Exercise text:
-*-*-
They say he looked up that hill, and knew there was no way he would make it to the top; the climb was too steep, his wounds were too great, and the merciless hammering of the artillery and machine gun fire meant there was nowhere to go.

The rows of barbed wire, normally such a simple obstacle, were, because of the terrain, proving to be the undoing of the Golani brigade. The narrow approach meant only one man at a time could approach the wire, which gave the Syrian machine gunners more than enough time to cut the Israelis down, one by one.

There is a powerful teaching in Pirkei Avot (Ethics of the fathers):

“Be’makom She’Ein Ish, Hishtadel Le’hiyot Ish.”

“In a place where there is no man, try to be that man.”

Someone had to do something, and in that place at that moment, with the Golan and the entire Seventh Brigade hanging in the balance, Shirazi was that man.

Shouting out one word, “Alai” (“On me”) over and over again, he leapt forward and threw himself on top of the barbed wire transforming himself into a human bridge over which the men could run across and storm the Syrian positions. With tears in their eyes as they trampled over his body, the men of Golani took heart from Shirazi’s example, and reclaimed the Golan Heights.
-*-*-
Given information:
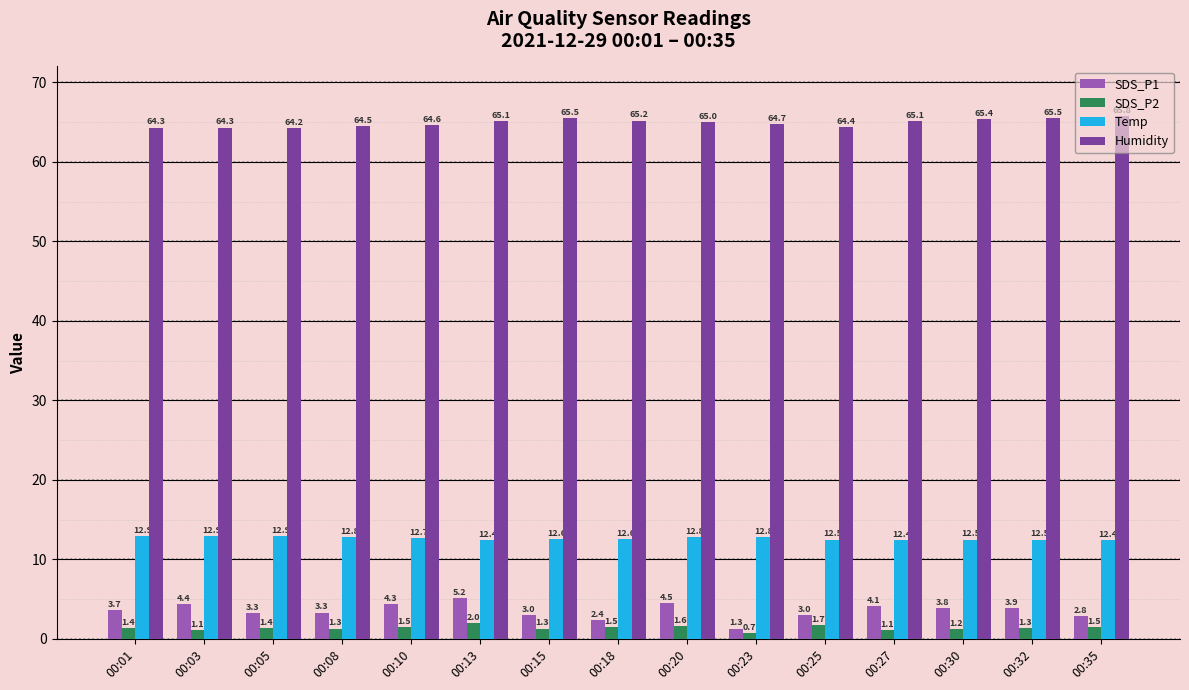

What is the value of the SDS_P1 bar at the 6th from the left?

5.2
-*-*-
Required action A:
Please translate this sentence from the Golan Heights text into Spanish: "The narrow approach meant only one man at a time could approach the wire, which gave the Syrian machine gunners more than enough time to cut the Israelis down, one by one."
Required action B:
Answer these questions from the Golan Heights text.
(i) Which brigade was the barbed wire proving to be the undoing of?
(ii) In which work does the teaching about being "that man" appear?
(iii) What word did Shirazi shout over and over again?
The listing has no part in these tasks.

Response box A:
El acceso estrecho hacía que solo un hombre a la vez pudiera acercarse a la alambrada, lo que daba a los ametralladores sirios tiempo más que suficiente para abatir a los israelíes, uno por uno.

Response box B:
(i) The Golani brigade
(ii) Pirkei Avot (Ethics of the fathers)
(iii) "Alai" ("On me")